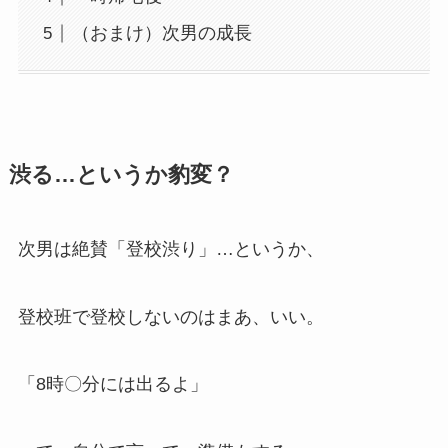
（おまけ）次男の成長
渋る…というか豹変？
次男
は絶賛
「登校渋り」
…というか、
登校班で登校しないのは
まあ、いい。
「8時〇分には出るよ」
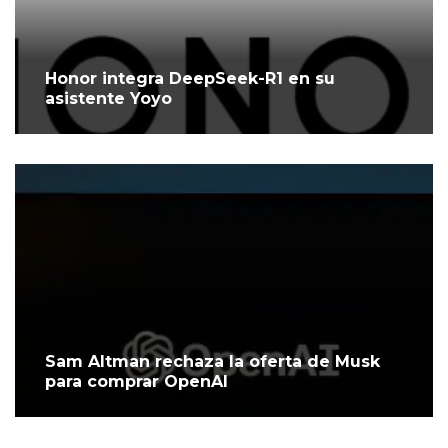
Honor integra DeepSeek-R1 en su
asistente Yoyo
Sam Altman rechaza la oferta de Musk
para comprar OpenAI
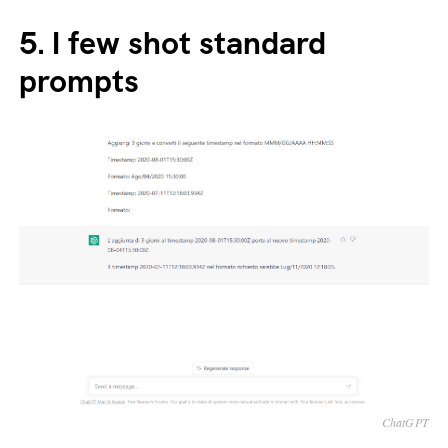
5.
I few shot standard
prompts
ChatGPT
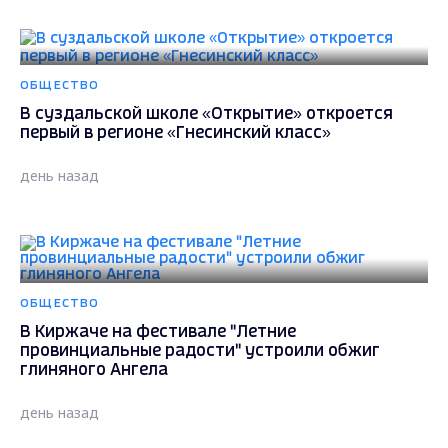
ОБЩЕСТВО
В суздальской школе «Открытие» откроется
первый в регионе «Гнесинский класс»
день назад
ОБЩЕСТВО
В Киржаче на фестивале "Летние
провинциальные радости" устроили обжиг
глиняного Ангела
день назад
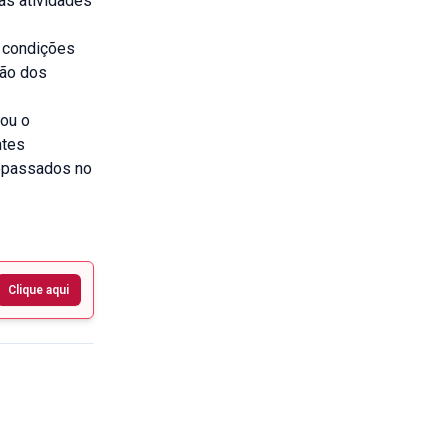
as atividades
 condições
ção dos
ou o
ntes
epassados no
Clique aqui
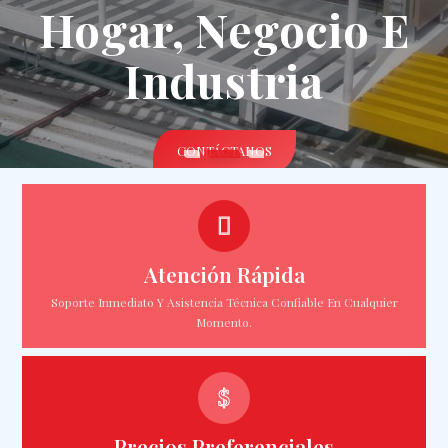
Hogar, Negocio E
Industria
CONTÁCTANOS
Atención Rápida
Soporte Inmediato Y Asistencia Técnica Confiable En Cualquier
Momento.
Precios Preferenciales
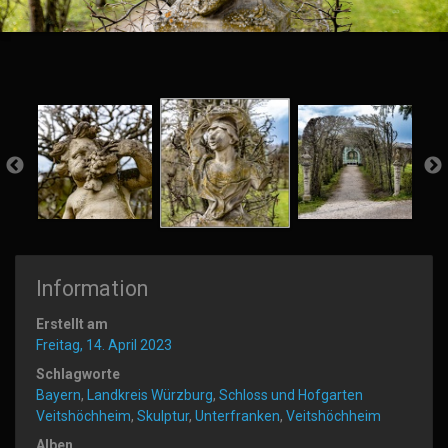
Information
Erstellt am
Freitag, 14. April 2023
Schlagworte
Bayern
,
Landkreis Würzburg
,
Schloss und Hofgarten
Veitshöchheim
,
Skulptur
,
Unterfranken
,
Veitshöchheim
Alben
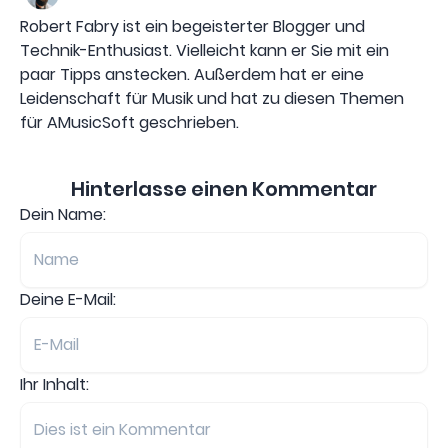
Robert Fabry ist ein begeisterter Blogger und
Technik-Enthusiast. Vielleicht kann er Sie mit ein
paar Tipps anstecken. Außerdem hat er eine
Leidenschaft für Musik und hat zu diesen Themen
für AMusicSoft geschrieben.
Hinterlasse einen Kommentar
Dein Name:
Deine E-Mail:
Ihr Inhalt:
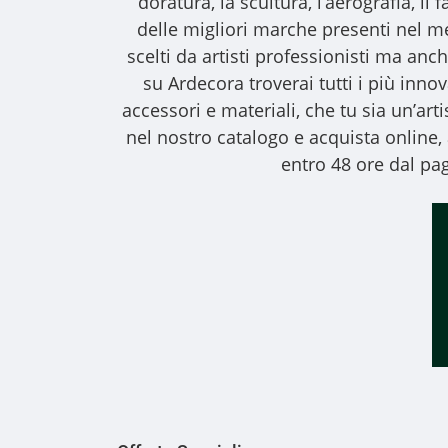
doratura, la scultura, l’aerografia, i
delle migliori marche presenti nel m
scelti da artisti professionisti ma anche
su Ardecora troverai tutti i più inno
accessori e materiali, che tu sia un’art
nel nostro catalogo e acquista online
entro 48 ore dal pag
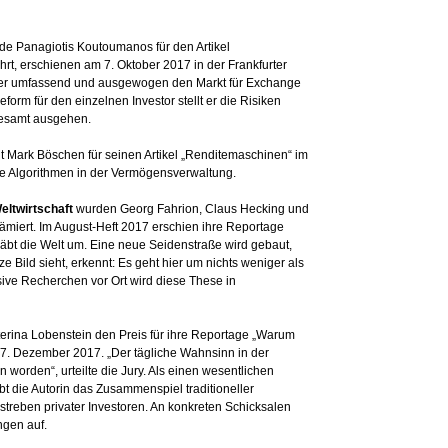
e Panagiotis Koutoumanos für den Artikel
t, erschienen am 7. Oktober 2017 in der Frankfurter
t er umfassend und ausgewogen den Markt für Exchange
orm für den einzelnen Investor stellt er die Risiken
gesamt ausgehen.
lt Mark Böschen für seinen Artikel „Renditemaschinen“ im
 Algorithmen in der Vermögensverwaltung.
eltwirtschaft
wurden Georg Fahrion, Claus Hecking und
ämiert. Im August-Heft 2017 erschien ihre Reportage
räbt die Welt um. Eine neue Seidenstraße wird gebaut,
Bild sieht, erkennt: Es geht hier um nichts weniger als
sive Recherchen vor Ort wird diese These in
terina Lobenstein den Preis für ihre Reportage „Warum
 7. Dezember 2017. „Der tägliche Wahnsinn in der
n worden“, urteilte die Jury. Als einen wesentlichen
bt die Autorin das Zusammenspiel traditioneller
estreben privater Investoren. An konkreten Schicksalen
ngen auf.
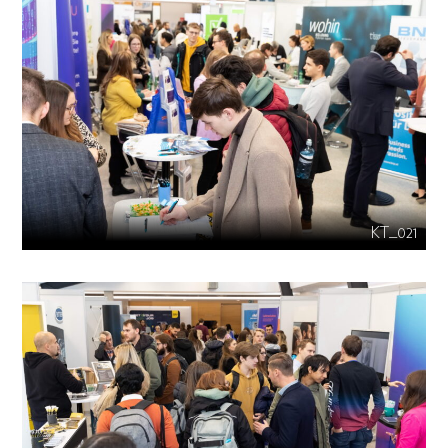
KT_021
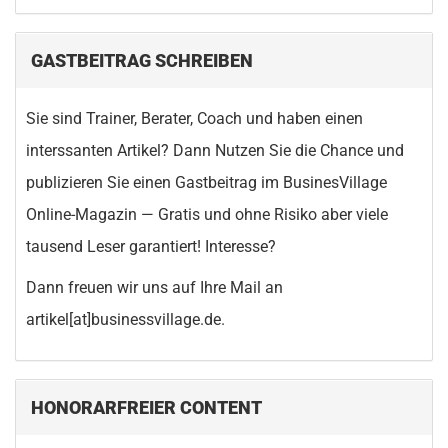
GASTBEITRAG SCHREIBEN
Sie sind Trainer, Berater, Coach und haben einen
interssanten Artikel? Dann Nutzen Sie die Chance und
publizieren Sie einen Gastbeitrag im BusinesVillage
Online-Magazin — Gratis und ohne Risiko aber viele
tausend Leser garantiert! Interesse?
Dann freuen wir uns auf Ihre Mail an
artikel[at]businessvillage.de.
HONORARFREIER CONTENT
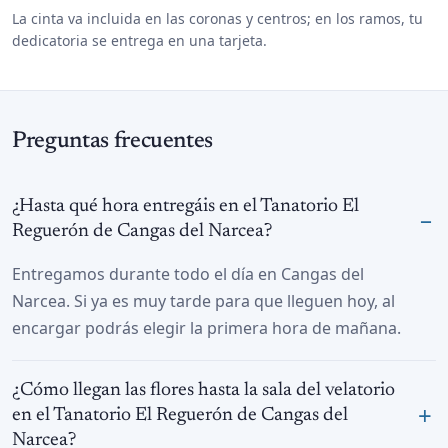
La cinta va incluida en las coronas y centros; en los ramos, tu
dedicatoria se entrega en una tarjeta.
Preguntas frecuentes
¿Hasta qué hora entregáis en el Tanatorio El
Reguerón de Cangas del Narcea?
Entregamos durante todo el día en Cangas del
Narcea. Si ya es muy tarde para que lleguen hoy, al
encargar podrás elegir la primera hora de mañana.
¿Cómo llegan las flores hasta la sala del velatorio
en el Tanatorio El Reguerón de Cangas del
Narcea?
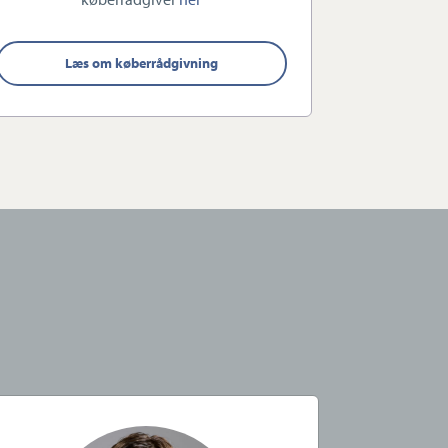
Læs om køberrådgivning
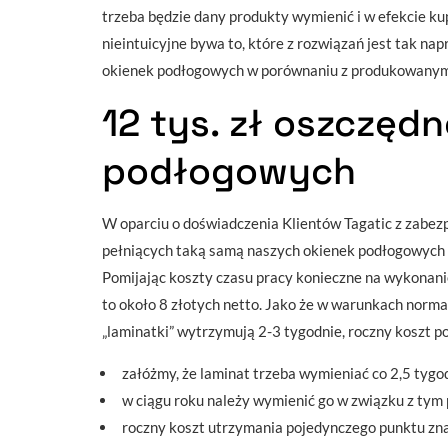
trzeba będzie dany produkty wymienić i w efekcie k
nieintuicyjne bywa to, które z rozwiązań jest tak n
okienek podłogowych w porównaniu z produkowanymi
12 tys. zł oszczęd
podłogowych
W oparciu o doświadczenia Klientów Tagatic z zabez
pełniących taką samą naszych okienek podłogowych w
Pomijając koszty czasu pracy konieczne na wykonani
to około 8 złotych netto. Jako że w warunkach norm
„laminatki” wytrzymują 2-3 tygodnie, roczny koszt 
załóżmy, że laminat trzeba wymieniać co 2,5 tygo
w ciągu roku należy wymienić go w związku z tym 
roczny koszt utrzymania pojedynczego punktu zn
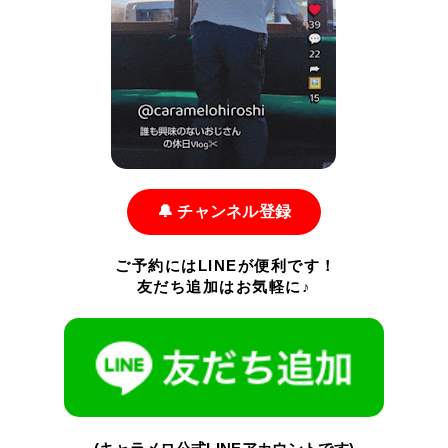
🔔 チャンネル登録
ご予約にはLINEが便利です！
友だち追加はお気軽に♪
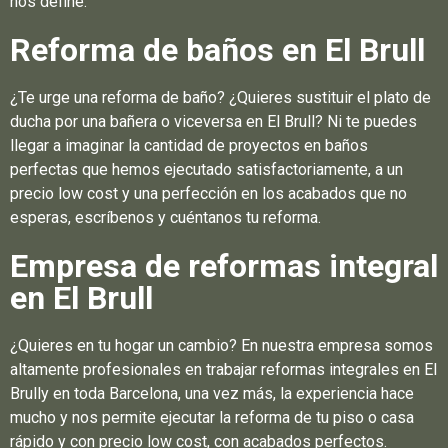
nos define.
Reforma de baños en El Brull
¿Te urge una reforma de baño? ¿Quieres sustituir el plato de
ducha por una bañera o viceversa en El Brull? Ni te puedes
llegar a imaginar la cantidad de proyectos en baños
perfectas que hemos ejecutado satisfactoriamente, a un
precio low cost y una perfección en los acabados que no
esperas, escríbenos y cuéntanos tu reforma.
Empresa de reformas integral
en El Brull
¿Quieres en tu hogar un cambio? En nuestra empresa somos
altamente profesionales en trabajar reformas integrales en El
Brully en toda Barcelona, una vez más, la experiencia hace
mucho y nos permite ejecutar la reforma de tu piso o casa
rápido y con precio low cost, con acabados perfectos.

------------------------

Only one stretch of the entries above is needed: the lines from the one containing "Sam Altman rechaza la oferta de Musk" through the one containing "В Киржаче на". Copy it exactly, without the pictures.

Sam Altman rechaza la oferta de Musk
para comprar OpenAI
5.
I few shot standard
prompts
ChatGPT
ОБЩЕСТВО
В суздальской школе «Открытие» откроется
первый в регионе «Гнесинский класс»
день назад
ОБЩЕСТВО
В Киржаче на фестивале "Летние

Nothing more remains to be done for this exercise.